This review marks the end of our unofficial J Dilla month at RapReviews, one in which I've marked the anniversary of his passing while simultaneously pondering the wisdom of extending his musical legacy. I recently told a good friend on Facebook that I felt a continued series of "from the vaults" releases featuring Tupac Shakur and James Yancey among others could ultimately be detrimental to hip-hop. "We may find hip-hop music turned into The Beatles, where every single unreleased studio session is yet one more sad and pathetic attempt to cash in on the deceased." I stand by that statement, but I want to expand on it - I also feel the danger is that if hip-hop spends too much time looking backward, the music of the arts won't move forward.
That said there's no reason talented artists can't pay heartfelt tribute to the contributions of their peers, and J. Sands is both talented and still largely unheralded, despite the Lone Catalysts being one of the most important groups of the 2000's. Their catalogue was not prodigious, their commercial success was limited, and yet in terms of their influence there's no question that J. Sands' lyrics and J. Rawls' beats shaped hundreds of duplicators and imitators. Sands has stayed busy as a soloist since then, and even has his own long-running series of YouTube videos called Sands on Sports. Save for Dan-e-o I can think of few people I'd rather tribute Dilla.

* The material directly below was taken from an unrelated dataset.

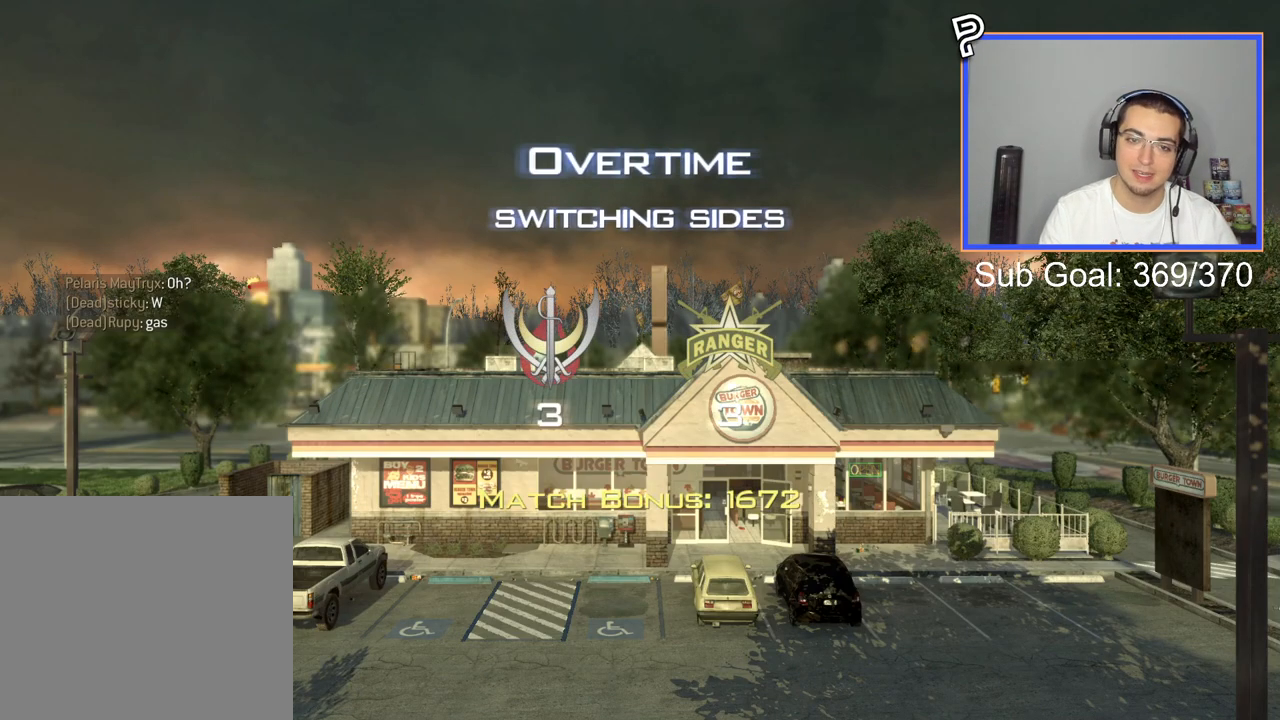
{"buttons": [], "left_stick": "center", "right_stick": "center", "events": [[250, "left_stick", "center"]]}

Originally released in February 2007 a year after Dilla's death, "A Love Story" has a unique approach to paying respects to his legacy. While Sands is neither the first nor the last to flow over the pioneering beat maestro's productions, other rappers have tended to squeeze that clay in their hands until it fit the shape they wanted: hardcore, abstract, beatnik, gangster, pop, or whatever. Sands on the other hand set out with a theme and a plan - to celebrate his love of Dilla's music by celebrating the love of his life - the "Mrs." to his "Mr." As such Sands is not forcing any of these beats to fit his steelo - instead he's selecting Dilla beats that go with his mode and mood. These light and airy beats already fit his love theme and could have stood as a tribute even without the raps - and yet heartfelt raps like "Feel" just enhance them:
"Aiyyo my heart pounds, like the kick and the snare
My thoughts racin, like the tortoise and the hare
I'm lookin baby, for a glance or a stare
Let's play a game, you know, a truth for a dare
Let's make love - any time, anywhere
On the beach, in the car, on a chair
Ain't nuttin' fair - I gotta get her in the worst way
Today's special? Go 'head, it's your birthday
Splurgin, yeah we doin what the Earth say
Servin, all night, you showin up to work late
Matter fact; you callin off - use a sick day
After that - we layin up, blowin fifty"
It may be a small thing but I really appreciate that Sands said "fifty" and not "fif-TAY" here. Most rappers would have forced it, but as noted earlier, Sands is not the type of rapper to force anything. That's why even when he uses a highly identifiable and recognizable Dilla production, like Q-Tip's "Let's Ride" from "Amplified," I feel like the usage is both just and appropriate on "From Da North to Da East." (Incidentally I hold "Amplified" in higher esteem than the writer who wrote it up, but that may be a different editorial for a different day.) In fact I have the distinct feeling Q-Tip would endorse Sands' rap given the chance:
"Call me on the horn, inner thoughts are warm
Maybe stay the night, love to quiet storm
Wake up for breakfast, hit it 'til it's brunch
Cop boo a necklace, diamonds in the front
Some say it's trickin, I say it's gettin
what's right for the pickin, that's why I don't listen
Something like a mission - a great adventure
I hope you really like this love letter I sent ya"
To call this album "refreshing" may trivialize it - that's the same kind of word we use for a tall glass of bubbling soda. That kind of freshness fades - this kind of freshness stays. With so many albums about making and spending racks, buying and consuming drugs, a hedonism born out of rampant consumerist culture, this album professes the kind of timeless love that most thugs loudly call "cornball" yet secretly wish they felt. J. Sands is man enough to admit his feelings to his beloved, and do it over Dilla's heartfelt beats, making songs like "We Must Be" and "Baby Boo" soar. This album more than any other I reviewed this month makes me regret Dilla is not still around today - I just know that Sands and Dilla could have combined their J's together for an original album as good as this one if not better.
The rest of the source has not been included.